Learning to Play, Playing to Learn in New Haven: Summer Blog Series Post #5

Play On! Lessons Learned and Next Steps

“My son is loving this program because he is doing this program himself. During the school year he doesn’t share as much information with me unless I ask him a lot of questions. This summer he comes home and he wants to tell me all about exploring and creating. Here he is able to be curious and he gets to work with his hands, which helps his excitement.” 

If you have been following our summer play pilot (catch up here) you know that New Haven teachers from around the district partnered with Gesell to co-create classrooms infused with joy, purpose and wonder for 150 pre-k through third graders. Teachers trained with Gesell for four days and then worked with Gesell coaches for one month to implement a pedagogy of play. 

The implementation involved three primary activities:

  1. Teacher Training in a Pedagogy of Play: Thirty-eight teachers trained with developmental psychologists and educators from Gesell and with administrators from NHPS for four days to revisit developmentally appropriate practice and define a shared understanding of a play based pedagogy. The learning intensive culminated in collaborating to build, from scratch, classrooms that reflected a vision of an ideal learning environment. 
  2. Developmentally Appropriate Play Based Learning Classrooms: Over 21 days, teachers created, reflected on, and re-envisioned the nature of a classroom to include joy, wonder and purpose. The center-based  classrooms that the teachers created used Wondering Questions (big themed and higher-order thinking inquiries) that focused the Open Work (skill-and-content-driven, child led, teacher scaffolded activities). 
  3. Coaching: Gesell coaches and experts in developmentally appropriate practice and play based learning supported teachers through side-by-side modeling, one-on-one mentoring and daily group debriefing to ensure fidelity to the pedagogy.

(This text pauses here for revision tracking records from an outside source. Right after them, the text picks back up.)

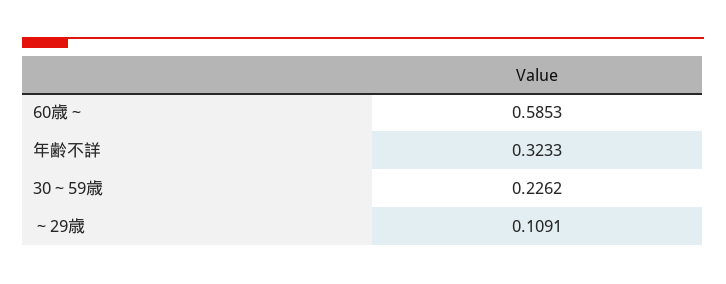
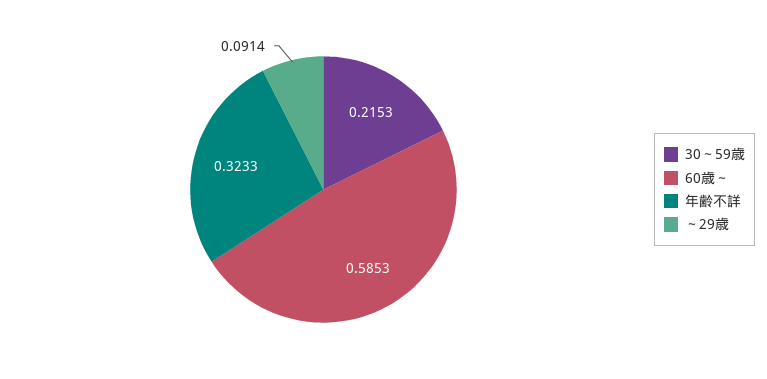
  {
    "60歳～": 0.5853,
    "年齢不詳": 0.3233,
-   "30～59歳": 0.2262,
+   "30～59歳": 0.2153,
-   "～29歳": 0.1091
+   "～29歳": 0.0914
  }

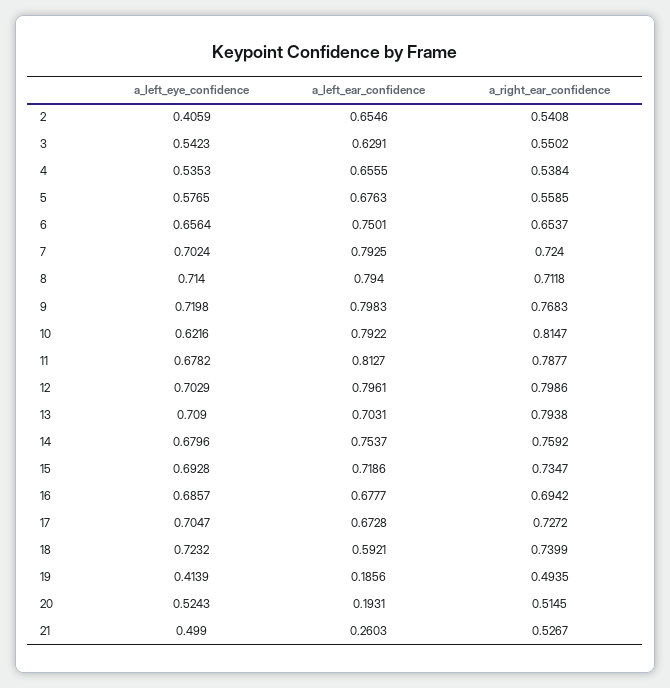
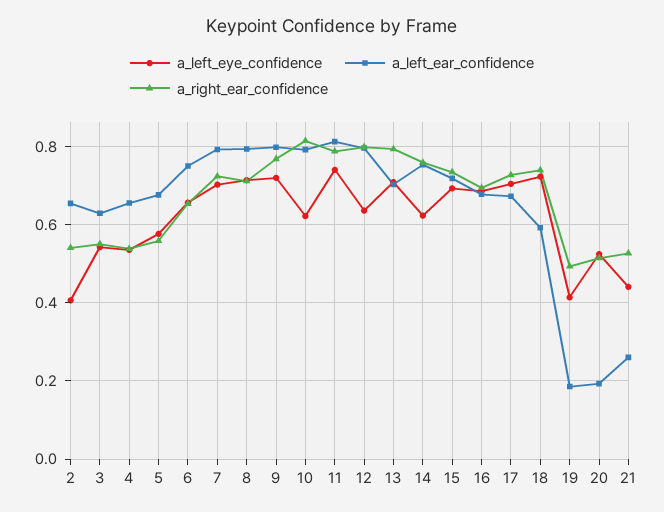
  {
    "a_left_eye_confidence": {
      "2": 0.4059,
      "3": 0.5423,
      "4": 0.5353,
      "5": 0.5765,
      "6": 0.6564,
      "7": 0.7024,
      "8": 0.714,
      "9": 0.7198,
      "10": 0.6216,
-     "11": 0.6782,
+     "11": 0.74,
-     "12": 0.7029,
+     "12": 0.64,
      "13": 0.709,
-     "14": 0.6796,
+     "14": 0.62,
      "15": 0.6928,
      "16": 0.6857,
      "17": 0.7047,
      "18": 0.7232,
      "19": 0.4139,
      "20": 0.5243,
-     "21": 0.499
+     "21": 0.44
    },
    "a_left_ear_confidence": {
      "2": 0.6546,
      "3": 0.6291,
      "4": 0.6555,
      "5": 0.6763,
      "6": 0.7501,
      "7": 0.7925,
      "8": 0.794,
      "9": 0.7983,
      "10": 0.7922,
      "11": 0.8127,
      "12": 0.7961,
      "13": 0.7031,
      "14": 0.7537,
      "15": 0.7186,
      "16": 0.6777,
      "17": 0.6728,
      "18": 0.5921,
      "19": 0.1856,
      "20": 0.1931,
      "21": 0.2603
    },
    "a_right_ear_confidence": {
      "2": 0.5408,
      "3": 0.5502,
      "4": 0.5384,
      "5": 0.5585,
      "6": 0.6537,
      "7": 0.724,
      "8": 0.7118,
      "9": 0.7683,
      "10": 0.8147,
      "11": 0.7877,
      "12": 0.7986,
      "13": 0.7938,
      "14": 0.7592,
      "15": 0.7347,
      "16": 0.6942,
      "17": 0.7272,
      "18": 0.7399,
      "19": 0.4935,
      "20": 0.5145,
      "21": 0.5267
    }
  }

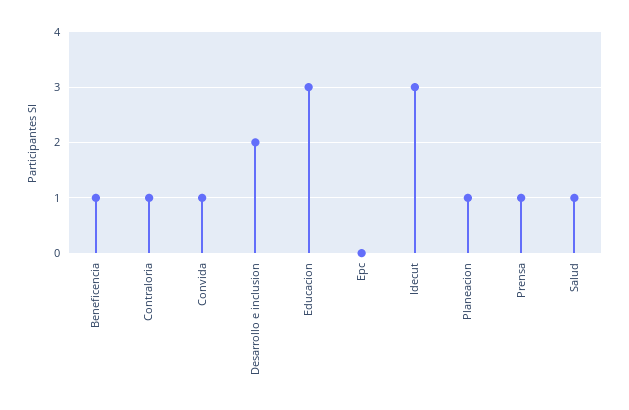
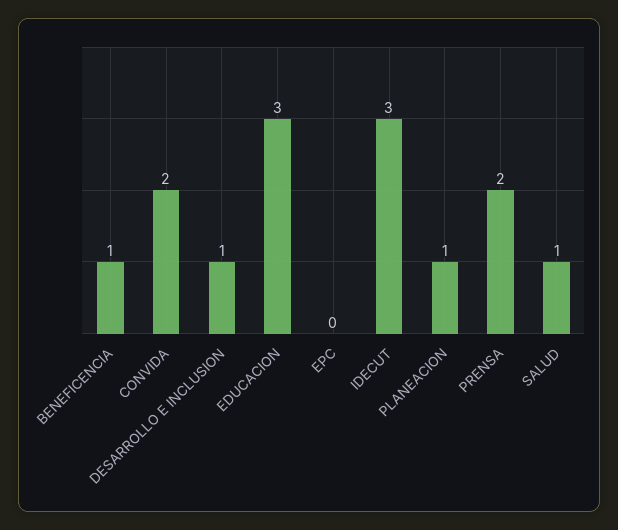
  {
    "Beneficencia": 1,
-   "Contraloria": 1,
-   "Convida": 1,
+   "Convida": 2,
-   "Desarrollo e inclusion": 2,
+   "Desarrollo e inclusion": 1,
    "Educacion": 3,
    "Epc": 0,
    "Idecut": 3,
    "Planeacion": 1,
-   "Prensa": 1,
+   "Prensa": 2,
    "Salud": 1
  }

Results suggest that the following goals were achieved:

  1. Trained teachers understand and can implement a basic model of developmentally appropriate, play-based learning
  2. Trained teachers reported feeling more empowered, engaged in their daily activities and better informed to meet children’s needs. 
  3. Behavior challenges were minimal.
  4. Children were highly engaged in learning activities.

Based on the success of the summer pilot, NHPS is planning to roll out the program at five schools across the district during the 2019-20 school year.


Lessons Learned

Though the children have gone home, the teachers continue to reflect and plan for the coming school year. In debriefs and discussions with our teachers, we came to a set of thoughtful and important lessons to keep in mind when moving forward with a district wide pedagogy of play.

  • Ensure materials and structures are in place that support a play-based curriculum. These should be available for teachers during planning and revision stages. Materials that are interactive and playful (block sets, building materials, instructional play items) are needed to create the Open Work. 
  • Indoor and outdoor spaces that foster play should be provided, particularly with movement in mind. Setting aside time for children to be outside is essential. 
  • The school communities will need to define their expectations to foster play-based learning, social-emotional learning and executive functioning practice. This includes considering classroom time, lunch times, and time in public and shared spaces. All should enable child-centered opportunities. This can take the form of staff trainings around positive discipline, rethinking signage, dining practices, and structuring playgrounds that foster curiosity. 
  • Families will need to understand the play pedagogy and how it impacts student learning. This should be going throughout the school year. Making transparent how skills and curriculum are included in play is essential to their understanding of the program. Families should have their inquiry of the program met with research-based answers. Methods of communicating to families should be established and made transparent to the community. Publications should provide multilingual families access to materials. 

Play On!

At Gesell we believe in the power of play. What looks like simply child's play is in fact complex. The magic of teaching happens in that place where joy, wonder and purpose intersect with essential skills and core content. Play is the perfect way for children to engage not only with any curriculum, but also to practice higher order-thinking and social emotional learning skills essential to life long success. Shifting the focus of the learning in a classroom away from the teacher and onto the students allows children to engage with each other and the material through play. Children feel empowered by choice and engage more wholy with the work. With the inclusion of differentiation in the centers, all students have access to leveled work. Students can work side-by-side and at their own pace.